[Records from a dataset]
===
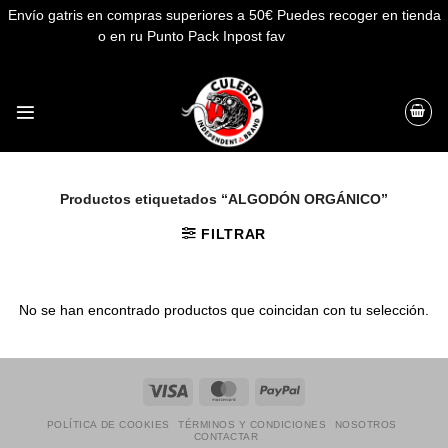
Envío gatris en compras superiores a 50€ Puedes recoger en tienda
o en ru Punto Pack Inpost fav
Descartar
Saltar
al
contenido
Productos etiquetados “ALGODÓN ORGÁNICO”
FILTRAR
No se han encontrado productos que coincidan con tu selección.
Visa
MasterCard
PayPal
POLÍTICA DE COOKIES
TÉRMINOS Y CONDICIONES
NOSOTROS
CONTACTAR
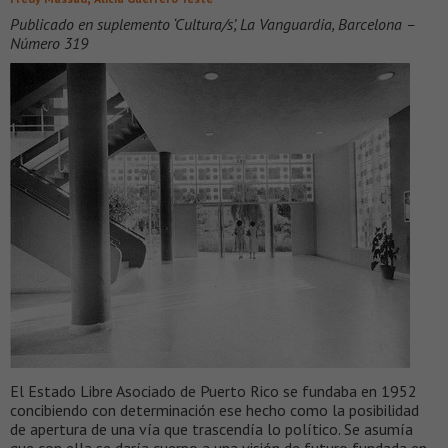
Publicado en suplemento ‘Cultura/s’, La Vanguardia, Barcelona –
Número 319
El Estado Libre Asociado de Puerto Rico se fundaba en 1952
concibiendo con determinación ese hecho como la posibilidad
de apertura de una vía que trascendía lo político. Se asumía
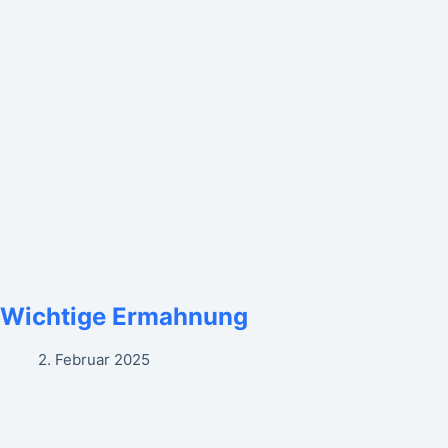
Wichtige Ermahnung
2. Februar 2025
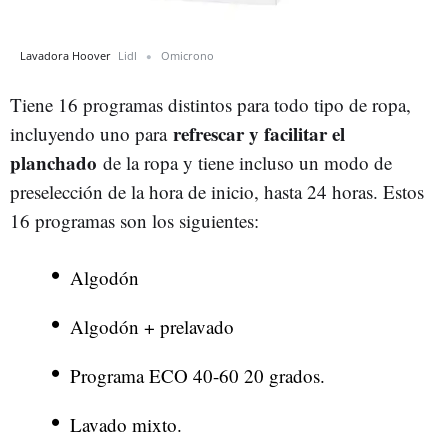
Lavadora Hoover
Lidl
Omicrono
Tiene 16 programas distintos para todo tipo de ropa,
refrescar y facilitar el
incluyendo uno para
planchado
de la ropa y tiene incluso un modo de
preselección de la hora de inicio, hasta 24 horas. Estos
16 programas son los siguientes:
Algodón
Algodón + prelavado
Programa ECO 40-60 20 grados.
Lavado mixto.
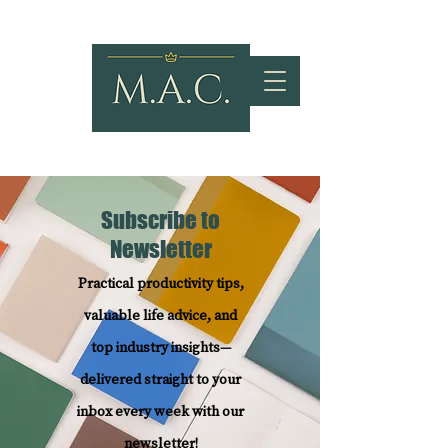
Subscribe to
Newsletter
Practical productivity tips,
valuable life advice, and
top industry insights—
delivered straight to your
inbox every week with our
newsletter!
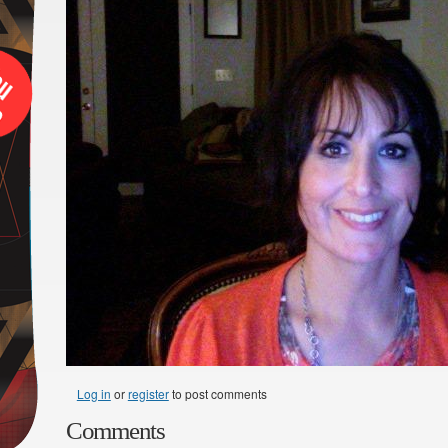
Log in
or
register
to post comments
Comments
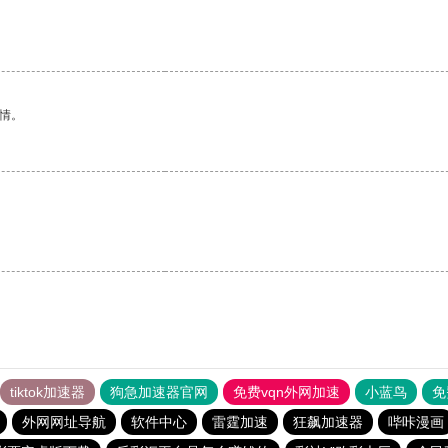
情。
tiktok加速器
狗急加速器官网
免费vqn外网加速
小蓝鸟
免
外网网址导航
软件中心
雷霆加速
狂飙加速器
哔咔漫画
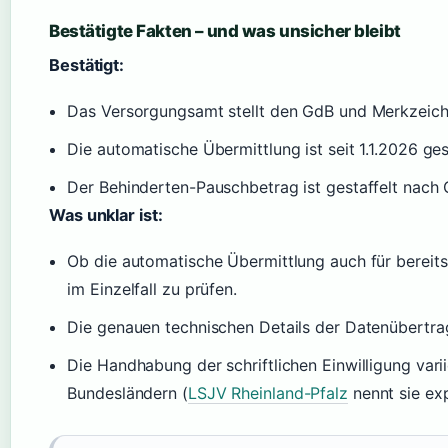
Bestätigte Fakten – und was unsicher bleibt
Bestätigt:
Das Versorgungsamt stellt den GdB und Merkzeiche
Die automatische Übermittlung ist seit 1.1.2026 g
Der Behinderten-Pauschbetrag ist gestaffelt nach 
Was unklar ist:
Ob die automatische Übermittlung auch für bereits 
im Einzelfall zu prüfen.
Die genauen technischen Details der Datenübertrag
Die Handhabung der schriftlichen Einwilligung var
Bundesländern (
LSJV Rheinland-Pfalz
nennt sie expl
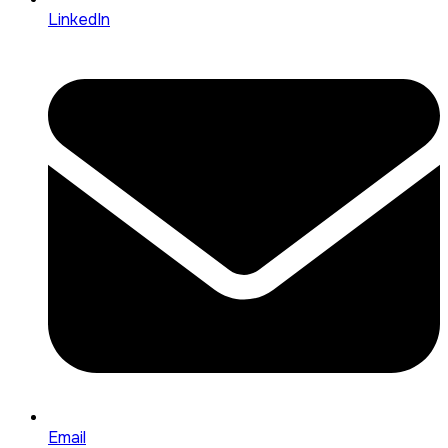
LinkedIn
Email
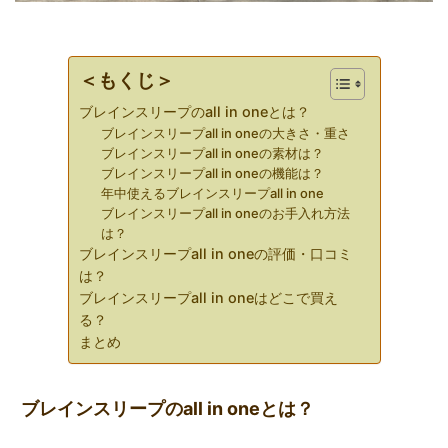
＜もくじ＞
ブレインスリープのall in oneとは？
ブレインスリープall in oneの大きさ・重さ
ブレインスリープall in oneの素材は？
ブレインスリープall in oneの機能は？
年中使えるブレインスリープall in one
ブレインスリープall in oneのお手入れ方法
は？
ブレインスリープall in oneの評価・口コミ
は？
ブレインスリープall in oneはどこで買え
る？
まとめ
ブレインスリープのall in oneとは？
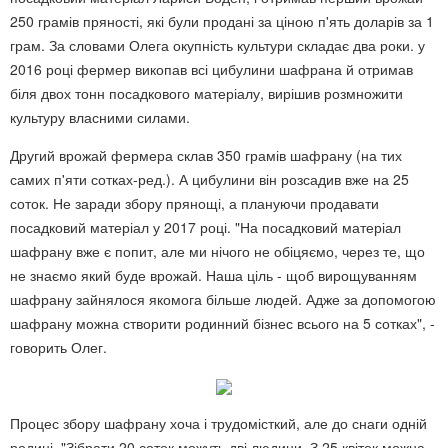
250 грамів пряності, які були продані за ціною п'ять доларів за 1
грам. За словами Олега окупність культури складає два роки. у
2016 році фермер викопав всі цибулини
шафрана
й отримав
біля двох тонн посадкового матеріалу, вирішив розмножити
культуру власними силами.
Другий врожай фермера склав 350 грамів шафрану (на тих
самих п'яти сотках-ред.). А цибулини він розсадив вже на 25
соток. Не заради збору прянощі, а плануючи продавати
посадковий матеріал у 2017 році. "На посадковий матеріал
шафрану вже є попит, але ми нічого не обіцяємо, через те, що
не знаємо який буде врожай. Наша ціль - щоб вирощуванням
шафрану зайнялося якомога більше людей. Адже за допомогою
шафрану можна створити родинний бізнес всього на 5 сотках", -
говорить Олег.
Процес збору шафрану хоча і трудомісткий, але до снаги одній
родині. "Зібрати 20 соток можуть дві людини. З 25 квіток можна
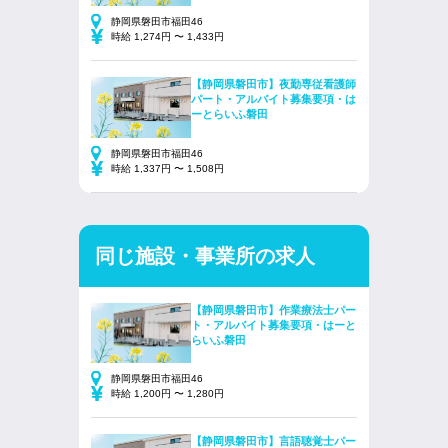
静岡県磐田市福田46
時給 1,274円 〜 1,433円
【静岡県磐田市】夜勤専従看護師
パート・アルバイト募集要項・は
ーとらいふ磐田
静岡県磐田市福田46
時給 1,337円 〜 1,508円
同じ施設・事業所の求人
【静岡県磐田市】作業療法士パー
ト・アルバイト募集要項・はーと
らいふ磐田
静岡県磐田市福田46
時給 1,200円 〜 1,280円
【静岡県磐田市】言語聴覚士パー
===
### ACTIVITY
Filter the lines above so that only those with the string "цибулини" remain, then copy them.

### RESPONSE TO THIS EXERCISE
2016 році фермер викопав всі цибулини
самих п'яти сотках-ред.). А цибулини він розсадив вже на 25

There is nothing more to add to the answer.